Of the four adoptees who will be speaking, Schotzko said, "All of us felt like we were vastly underprepared to go into our file review session and then talk about what we feel like. As a community of adoptees, we should be advocating for it."
She would like to advocate for more DNA testing resources for adoptees, not only to help with finding immediate parental figures, but to locate any extended family they may have.
"I think about that sometimes," Schotzko said. "It throws me off, where I just go, I have a whole, like, there's a whole other family in Korea that exists that I don't know about, you know?"
She would like to also see more collective efforts towards adoptee rights, and a higher priority on the part of the Korean government to provide resources to help adoptees locate their birth families. For instance, the digitization of the paper records and how low it is on the priority list.
"If you're going to centralize all these documents, you gotta have a plan, there's a part of me that's very- it's all like, I almost had a little anxiety about going, I may never actually get to see the thing again.
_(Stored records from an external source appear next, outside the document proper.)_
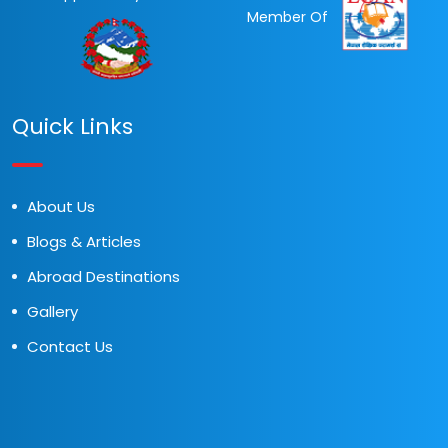
Member Of
Quick Links
About Us
Blogs & Articles
Abroad Destinations
Gallery
Contact Us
Like, I may never actually get to see my file, like, physical file again. I need to go back and look at it again, because now at least I have a clear mind of what I should be looking for. And how does that compare to with, like, the file that my parents have, right?"
Schotzko said that some adoptees don't even have clear, legal American citizenship, despite being brought onto American soil so many years ago.
"There was a law that went into place, and essentially, like, you were, like, citizenship by a proxy, so that you were able to be adopted," Schotzko pointed out. "And essentially, like, once you were adopted and landed in America, you were citizen, [but] my parents still had to go through a court process with me, and it was several years later. But there are adoptees who do not have citizenship, and there's been legislation that's been introduced that has not remedied some of that yet."
Despite her difficulties, Schotzko is still extremely grateful she was able to go to South Korea. She loves the connection she now has to her birth country, and points out that Garretson was a great place to be raised.
She said this is a great fun fact: "Blue dragons are very symbolic in Korea. They were used as a symbol of royalty and the king. This was a cool coincidence as Garretson is 1 of 2 schools in the U.S. that has the blue dragon as their mascot."